There exists a fundamental ideological divide which separates the Fed and the PBOC. The Fed is an organ of the finance capitalist class. Hence, the interests of finance capital are primary; the "real economy" is secondary and exists to serve finance capital. Hence, rent seeking, speculation, and asset inflation are all considered to be legitimate economic activity, or "wealth creation". These extractive activities are conflated with profit from economic activity in the "real economy". As the consequences of this situation were boiling up in the decades before the 2008 crisis, Greenspan and others assured us that everything was fine and under control. The wreckage is all around us and there has been no real recovery in the lives of the majority.
The Marxist-Leninists who run China see things differently.
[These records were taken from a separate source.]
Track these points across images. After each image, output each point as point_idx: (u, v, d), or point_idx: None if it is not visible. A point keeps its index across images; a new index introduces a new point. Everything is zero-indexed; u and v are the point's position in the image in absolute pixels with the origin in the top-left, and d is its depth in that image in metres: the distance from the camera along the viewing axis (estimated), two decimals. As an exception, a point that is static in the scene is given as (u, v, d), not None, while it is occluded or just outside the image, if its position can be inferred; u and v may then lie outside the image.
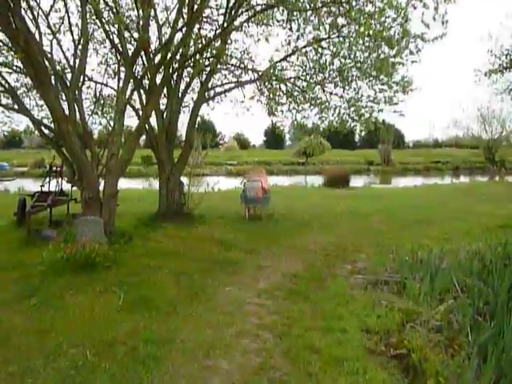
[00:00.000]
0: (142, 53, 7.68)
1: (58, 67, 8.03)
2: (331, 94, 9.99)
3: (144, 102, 7.89)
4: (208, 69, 8.60)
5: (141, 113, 7.57)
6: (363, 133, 66.04)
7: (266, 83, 9.50)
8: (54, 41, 7.86)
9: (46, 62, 6.73)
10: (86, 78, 9.41)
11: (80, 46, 7.29)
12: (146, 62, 7.96)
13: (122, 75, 7.72)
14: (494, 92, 14.55)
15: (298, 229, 8.81)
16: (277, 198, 12.32)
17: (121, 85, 7.10)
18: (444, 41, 7.78)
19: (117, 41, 8.37)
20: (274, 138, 64.41)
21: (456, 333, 4.09)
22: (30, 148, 50.62)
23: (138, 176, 28.24)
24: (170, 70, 7.54)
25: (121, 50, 7.38)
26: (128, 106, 9.58)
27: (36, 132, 8.00)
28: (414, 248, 7.10)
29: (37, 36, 7.11)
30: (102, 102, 9.70)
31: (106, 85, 9.39)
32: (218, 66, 9.30)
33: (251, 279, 5.64)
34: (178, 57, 7.16)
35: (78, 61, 7.01)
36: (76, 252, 5.72)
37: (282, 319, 4.36)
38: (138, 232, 7.68)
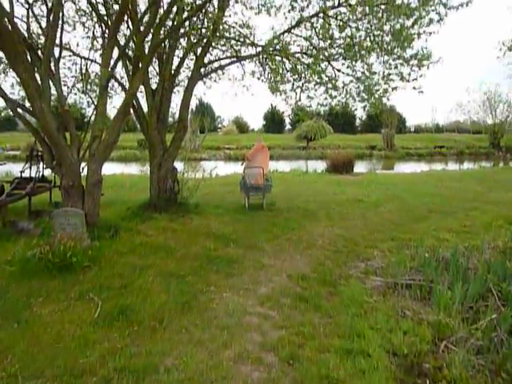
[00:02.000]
0: (130, 21, 6.76)
1: (35, 40, 7.15)
2: (339, 70, 9.11)
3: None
4: (204, 41, 7.67)
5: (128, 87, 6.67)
6: (363, 117, 65.18)
7: (268, 59, 8.59)
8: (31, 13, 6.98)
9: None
10: (71, 53, 8.57)
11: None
12: (131, 27, 7.02)
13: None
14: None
15: (303, 220, 8.03)
16: (278, 185, 11.55)
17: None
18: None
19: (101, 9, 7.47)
20: (273, 121, 63.26)
21: (503, 356, 3.36)
22: (24, 131, 49.44)
23: (135, 160, 27.28)
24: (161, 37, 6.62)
25: (104, 13, 6.45)
26: (115, 83, 8.78)
27: (10, 111, 7.14)
28: (434, 244, 6.40)
29: (7, 5, 6.21)
30: (89, 79, 8.80)
31: (94, 61, 8.50)
32: (215, 42, 8.38)
33: (252, 282, 4.88)
34: (169, 22, 6.25)
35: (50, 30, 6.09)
36: (51, 250, 4.96)
37: (289, 336, 3.62)
38: (126, 224, 6.89)
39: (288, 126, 66.74)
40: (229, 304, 4.23)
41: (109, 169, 20.04)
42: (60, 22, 6.51)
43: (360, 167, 22.17)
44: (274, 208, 8.96)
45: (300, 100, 10.11)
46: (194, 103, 57.64)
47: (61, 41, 6.72)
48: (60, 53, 6.61)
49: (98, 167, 6.33)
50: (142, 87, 8.03)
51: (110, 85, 8.89)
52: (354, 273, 5.31)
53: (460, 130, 65.23)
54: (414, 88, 7.53)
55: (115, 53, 6.66)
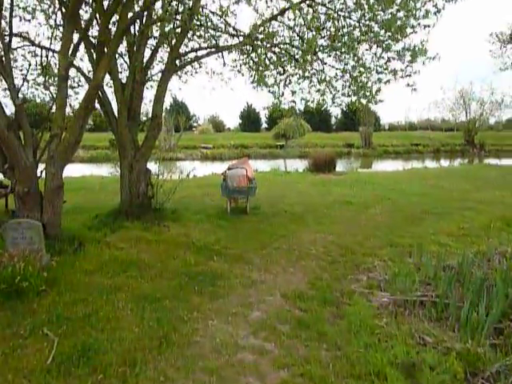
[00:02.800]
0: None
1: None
2: (325, 63, 8.50)
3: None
4: (179, 29, 6.87)
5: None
6: (339, 115, 65.25)
7: (252, 49, 7.88)
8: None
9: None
10: (30, 44, 7.60)
11: None
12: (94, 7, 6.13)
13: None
14: (500, 67, 13.47)
15: (291, 224, 7.37)
16: (260, 186, 10.81)
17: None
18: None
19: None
20: (249, 120, 62.48)
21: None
22: None
23: (107, 161, 25.99)
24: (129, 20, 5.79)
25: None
26: (82, 78, 7.86)
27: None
28: (436, 250, 5.87)
29: None
30: (50, 71, 7.84)
31: (55, 51, 7.55)
32: (192, 30, 7.60)
33: (242, 304, 4.16)
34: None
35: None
36: (-2, 272, 4.10)
37: (293, 379, 2.93)
38: (93, 235, 6.04)
39: (264, 125, 66.19)
40: (216, 336, 3.50)
41: (78, 170, 18.90)
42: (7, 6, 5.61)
43: (340, 166, 21.75)
44: (259, 212, 8.26)
45: (283, 95, 9.47)
46: (168, 101, 56.29)
47: (10, 27, 5.81)
48: (10, 41, 5.69)
49: (59, 170, 5.46)
50: (110, 81, 7.18)
51: (75, 79, 8.02)
52: (357, 288, 4.67)
53: (433, 127, 66.39)
54: (408, 85, 6.98)
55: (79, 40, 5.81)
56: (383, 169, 22.31)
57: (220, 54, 9.01)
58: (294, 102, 8.56)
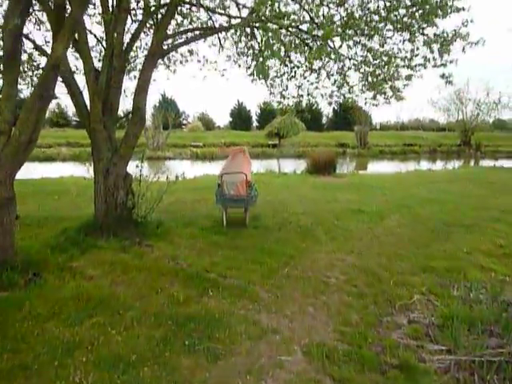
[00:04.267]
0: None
1: None
2: (337, 53, 7.35)
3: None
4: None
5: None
6: (330, 114, 64.31)
7: (250, 34, 6.71)
8: None
9: None
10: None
11: None
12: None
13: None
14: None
15: (300, 241, 6.19)
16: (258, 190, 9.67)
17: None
18: None
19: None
20: (240, 118, 61.18)
21: None
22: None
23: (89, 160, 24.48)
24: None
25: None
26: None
27: None
28: (481, 278, 4.78)
29: None
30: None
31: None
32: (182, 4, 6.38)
33: (250, 370, 2.98)
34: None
35: None
36: None
37: None
38: (56, 259, 4.80)
39: (255, 123, 64.95)
40: None
41: (58, 170, 17.46)
42: None
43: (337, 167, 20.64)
44: (260, 224, 7.06)
45: (287, 89, 8.30)
46: (156, 97, 54.77)
47: None
48: None
49: (7, 179, 4.20)
50: (81, 65, 5.90)
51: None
52: (400, 338, 3.52)
53: (424, 127, 65.89)
54: (443, 76, 5.84)
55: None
56: (383, 170, 21.27)
57: (216, 37, 7.83)
58: (301, 96, 7.38)
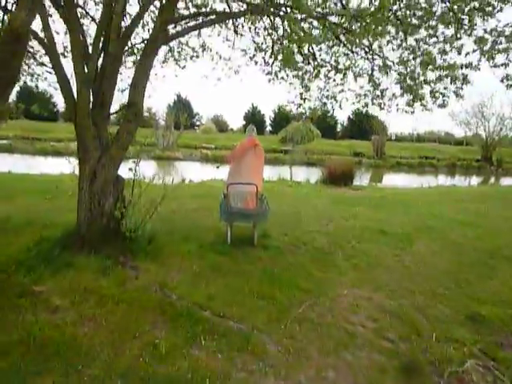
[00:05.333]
0: None
1: None
2: (369, 51, 6.44)
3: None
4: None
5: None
6: (345, 122, 63.10)
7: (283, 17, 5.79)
8: None
9: None
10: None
11: None
12: None
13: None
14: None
15: (316, 269, 5.22)
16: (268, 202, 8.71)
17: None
18: None
19: None
20: (253, 122, 60.43)
21: None
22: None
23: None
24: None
25: None
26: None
27: None
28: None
29: None
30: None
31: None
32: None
33: None
34: None
35: None
36: None
37: None
38: (19, 279, 3.91)
39: (269, 128, 64.18)
40: None
41: (60, 166, 16.72)
42: None
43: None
44: (270, 244, 6.09)
45: (308, 90, 7.39)
46: (171, 98, 54.38)
47: None
48: None
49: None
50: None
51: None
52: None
53: (440, 140, 64.30)
54: (507, 78, 4.84)
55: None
56: (402, 183, 20.16)
57: (231, 29, 6.98)
58: (328, 97, 6.47)
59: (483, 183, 27.74)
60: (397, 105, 6.70)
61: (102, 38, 4.93)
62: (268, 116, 64.66)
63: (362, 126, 51.14)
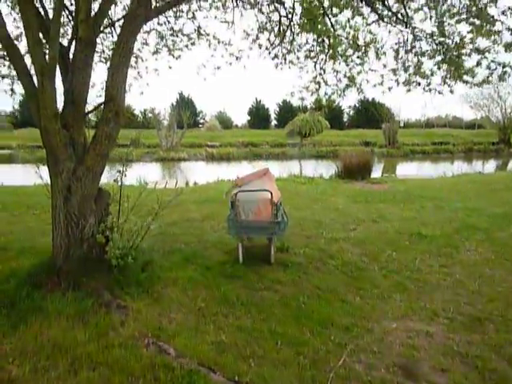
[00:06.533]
0: None
1: None
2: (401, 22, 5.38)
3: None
4: None
5: None
6: (351, 112, 61.61)
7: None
8: None
9: None
10: None
11: None
12: None
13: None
14: None
15: (352, 293, 4.19)
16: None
17: None
18: None
19: None
20: (258, 117, 59.20)
21: None
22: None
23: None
24: None
25: None
26: None
27: None
28: None
29: None
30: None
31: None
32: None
33: None
34: None
35: None
36: None
37: None
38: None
39: (274, 122, 62.89)
40: None
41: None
42: None
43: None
44: (290, 260, 5.06)
45: (324, 73, 6.35)
46: (173, 97, 53.51)
47: None
48: None
49: None
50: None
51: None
52: None
53: (451, 124, 62.39)
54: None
55: None
56: (421, 173, 18.96)
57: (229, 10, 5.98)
58: (351, 81, 5.45)
59: (502, 167, 26.38)
60: (429, 84, 5.63)
61: (70, 19, 3.93)
62: (273, 110, 63.35)
63: (369, 113, 49.55)
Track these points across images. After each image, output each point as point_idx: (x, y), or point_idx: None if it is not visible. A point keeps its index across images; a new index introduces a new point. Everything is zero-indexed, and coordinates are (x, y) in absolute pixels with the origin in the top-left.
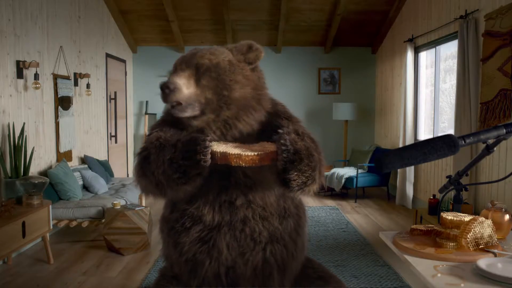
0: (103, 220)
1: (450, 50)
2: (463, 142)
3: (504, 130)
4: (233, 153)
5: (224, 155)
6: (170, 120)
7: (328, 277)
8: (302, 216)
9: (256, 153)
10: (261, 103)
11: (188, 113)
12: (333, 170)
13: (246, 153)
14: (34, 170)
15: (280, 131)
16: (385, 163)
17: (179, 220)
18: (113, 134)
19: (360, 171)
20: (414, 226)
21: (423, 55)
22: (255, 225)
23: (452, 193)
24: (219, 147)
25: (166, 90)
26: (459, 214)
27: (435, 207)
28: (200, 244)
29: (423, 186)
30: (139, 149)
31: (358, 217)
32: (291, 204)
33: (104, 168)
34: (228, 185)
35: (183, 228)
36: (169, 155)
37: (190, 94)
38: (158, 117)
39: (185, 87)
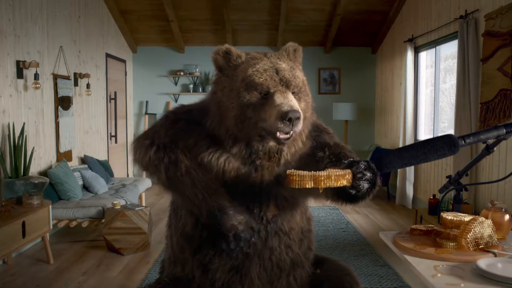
0: (103, 220)
1: (450, 50)
2: (463, 142)
3: (504, 130)
4: (321, 175)
5: (314, 177)
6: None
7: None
8: (312, 229)
9: (342, 173)
10: (312, 116)
11: (292, 137)
12: None
13: (336, 173)
14: (34, 170)
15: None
16: (385, 163)
17: (210, 242)
18: (113, 134)
19: None
20: (414, 226)
21: (423, 55)
22: (280, 253)
23: (452, 193)
24: (301, 172)
25: (296, 120)
26: (459, 214)
27: (435, 207)
28: (233, 272)
29: (423, 186)
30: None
31: (358, 217)
32: (305, 220)
33: (104, 168)
34: (260, 210)
35: (215, 253)
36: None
37: None
38: (158, 117)
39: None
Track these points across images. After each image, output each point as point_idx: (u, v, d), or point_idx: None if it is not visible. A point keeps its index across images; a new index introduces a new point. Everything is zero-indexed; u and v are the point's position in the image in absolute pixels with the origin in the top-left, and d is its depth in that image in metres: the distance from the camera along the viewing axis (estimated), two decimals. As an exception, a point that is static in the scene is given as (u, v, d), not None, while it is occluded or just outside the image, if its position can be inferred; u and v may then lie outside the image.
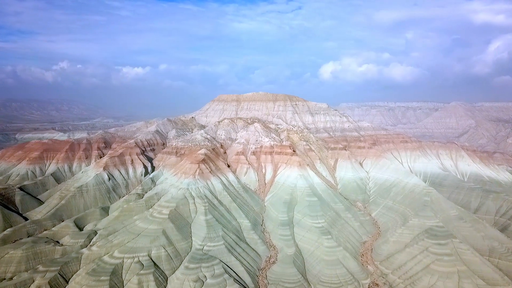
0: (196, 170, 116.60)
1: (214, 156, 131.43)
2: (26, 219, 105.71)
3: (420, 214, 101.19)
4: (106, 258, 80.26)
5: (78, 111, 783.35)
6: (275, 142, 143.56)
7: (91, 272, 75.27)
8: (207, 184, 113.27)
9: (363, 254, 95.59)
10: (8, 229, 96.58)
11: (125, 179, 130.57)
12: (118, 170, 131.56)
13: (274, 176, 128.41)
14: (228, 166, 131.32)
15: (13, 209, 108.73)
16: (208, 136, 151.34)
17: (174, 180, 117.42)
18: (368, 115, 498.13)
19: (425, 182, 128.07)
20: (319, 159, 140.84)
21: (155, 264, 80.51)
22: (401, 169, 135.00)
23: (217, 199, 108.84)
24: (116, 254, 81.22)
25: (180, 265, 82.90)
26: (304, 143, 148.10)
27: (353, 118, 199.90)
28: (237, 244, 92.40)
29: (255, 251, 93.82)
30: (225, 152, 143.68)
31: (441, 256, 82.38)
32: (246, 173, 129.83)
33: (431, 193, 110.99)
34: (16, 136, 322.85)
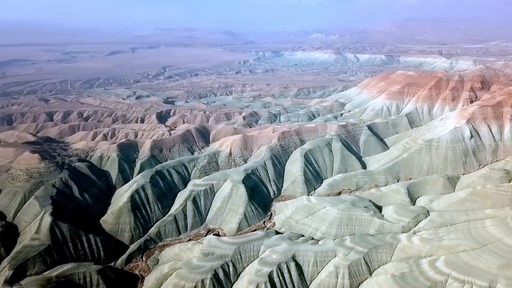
0: None
1: None
2: (363, 165, 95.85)
3: None
4: (423, 264, 57.10)
5: (474, 32, 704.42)
6: None
7: (398, 279, 55.21)
8: None
9: None
10: (339, 175, 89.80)
11: (495, 141, 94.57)
12: (488, 126, 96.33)
13: None
14: None
15: (355, 150, 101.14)
16: None
17: None
18: None
19: None
20: None
21: (495, 309, 49.95)
22: None
23: None
24: (439, 265, 56.15)
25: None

The Leninism part of their ideology sees the finance capitalist class as a decadent class which extracts wealth rather than leading the creation of wealth like the bourgeoisie of old. They are akin to the feudal aristocracy in their relation to the productive process. Xi Jinping has condemned rent seeking and said recently that houses were for living in, not for speculation. For the Chinese, finance is a tool to build the real economy, not the other way around. This is why they are cracking down on the "wealth creation" of inflating house prices. To the Greenspans of the world, this is the equivalent of preventing wealth creation.
Speaking of the bourgeois class, which the finance capitalists have effectively eradicated in the West, Marxist-Leninists, contrary to popular belief, regard the historical role of the bourgeoisie as profoundly revolutionary. It led the destruction of feudalism and organized the real economy of capitalism. In the eyes of the CPC, it plays a central role in the transition from feudalism to socialism. Hence, the CPC has been encouraging its growth, not as a ruling class, but under the guidance of the state. The results have been rather spectacular, but also lead people on the left and the right to wrongly conclude that "China is capitalist".
How very true indeed ! And that’s why the Capitalist West and their corporate-owned media are in such a frenzy over the way in which the CPC and its executive, legislative and administrative organs and bodies are able to keep such a tight and effective check and control over the practices and activities over not only China’s domestic capitalists but to a certain extent, foreign capitalists as well.